Staatliche Feindproduktion
Zur Praxis der Berufsverbote
Von Georg Fülberth *
Es wird wohl ein eher stilles Jubiläum werden: Am 28. Januar 1972 legten Bundeskanzler Willy Brandt und die Ministerpräsidenten dar, daß der Staat feststellen durfte, wer sein Feind sei und deshalb nicht sein Diener werden könne. Das war nicht völlig neu. Wer erklären will, woher es kam, sollte weite Wege durch die Geschichte nicht scheuen.
Zunächst noch eine terminologische Klarstellung: Man muß zwischen einem traditionellen und einem politischen Begriff des Berufsverbots unterscheiden. Ersterer wird angewandt, wenn zum Beispiel einem Arzt wegen Kurpfuscherei die Approbation entzogen wird. Den politischen Berufsverbotsbegriff, der die Fernhaltung von Unerwünschten aus dem öffentlichen Dienst meint, gibt es wohl erst seit der Ära Brandt.
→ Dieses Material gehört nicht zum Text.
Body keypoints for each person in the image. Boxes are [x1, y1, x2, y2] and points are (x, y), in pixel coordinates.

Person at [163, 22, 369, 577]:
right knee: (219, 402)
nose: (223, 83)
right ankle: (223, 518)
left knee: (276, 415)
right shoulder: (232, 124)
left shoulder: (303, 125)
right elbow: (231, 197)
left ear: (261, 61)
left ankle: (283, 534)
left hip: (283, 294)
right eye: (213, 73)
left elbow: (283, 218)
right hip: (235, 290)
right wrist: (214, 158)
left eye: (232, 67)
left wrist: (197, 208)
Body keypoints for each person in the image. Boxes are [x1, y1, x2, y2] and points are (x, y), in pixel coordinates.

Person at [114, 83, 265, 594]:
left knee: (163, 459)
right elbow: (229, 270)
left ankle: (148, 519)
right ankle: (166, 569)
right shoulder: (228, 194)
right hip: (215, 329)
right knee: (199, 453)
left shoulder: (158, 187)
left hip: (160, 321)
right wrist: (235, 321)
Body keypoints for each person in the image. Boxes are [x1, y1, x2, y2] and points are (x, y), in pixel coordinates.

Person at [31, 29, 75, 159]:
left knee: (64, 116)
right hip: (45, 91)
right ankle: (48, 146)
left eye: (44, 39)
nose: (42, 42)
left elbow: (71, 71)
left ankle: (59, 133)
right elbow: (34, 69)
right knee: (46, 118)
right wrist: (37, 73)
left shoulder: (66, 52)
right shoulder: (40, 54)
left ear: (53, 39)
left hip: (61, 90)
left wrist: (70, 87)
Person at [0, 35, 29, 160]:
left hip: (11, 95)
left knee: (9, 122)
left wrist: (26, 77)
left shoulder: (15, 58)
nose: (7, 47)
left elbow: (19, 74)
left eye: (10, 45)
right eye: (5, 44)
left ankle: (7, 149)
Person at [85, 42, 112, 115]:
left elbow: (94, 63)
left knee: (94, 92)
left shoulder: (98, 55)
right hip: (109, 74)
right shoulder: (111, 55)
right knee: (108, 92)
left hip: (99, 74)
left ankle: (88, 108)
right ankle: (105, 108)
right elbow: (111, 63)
Damals ging der Terminus auch in den Fremdwörterschatz anderer Sprachen ein, wie »Blitzkrieg« und »Kindergarten«. Die Sache selbst ist älter. Hierzu jetzt.
Der Staat als Eigentümer der Gesellschaft
Wenn in den fünfziger Jahren des 19. Jahrhunderts die fünf größeren Bauern eines kurhessischen Dorfes, die überhaupt hierzu wahlberechtigt und wählbar waren, einen von ihnen überredet hatten, sich zum Bürgermeister machen zu lassen, mußte die Polizey-Direction nach dem Rechten sehen. Sie war zugleich eine Art Landratsamt und schickte entweder den Fußgendarmen oder den Landbereiter (seinen Kollegen zu Pferd) aus, um festzustellen, ob der Gewählte lesen und schreiben konnte, seine Vermögensverhältnisse in Ordnung waren und er nicht zuviel trank. In der Reaktionszeit nach 1848 kam ein weiteres Kriterium hinzu: Er mußte garantiert »conservativ« sein. Da diese Erkundigungen oft die Fähigkeiten des Polizisten überstiegen, wurde zusätzlich ein Gutachten des Ortspfarrers eingeholt. Urteilten die beiden Amtsträger übereinstimmend positiv, bestätigte die Regierung die Wahl – oft zum Leidwesen des Neuen: Keiner tat das allzu gern, die Feldarbeit blieb liegen, und man hatte nur Scherereien. Aber die Regierung blieb unerbittlich: Auch in den Kommunen wollte sie vertreten sein, der Bürgermeister war kein Organ der Selbstverwaltung, sondern des Staates.
Die Sache hatte ihre Logik: Noch war man im Absolutismus, und die Gesellschaft gehörte dem Monarchen.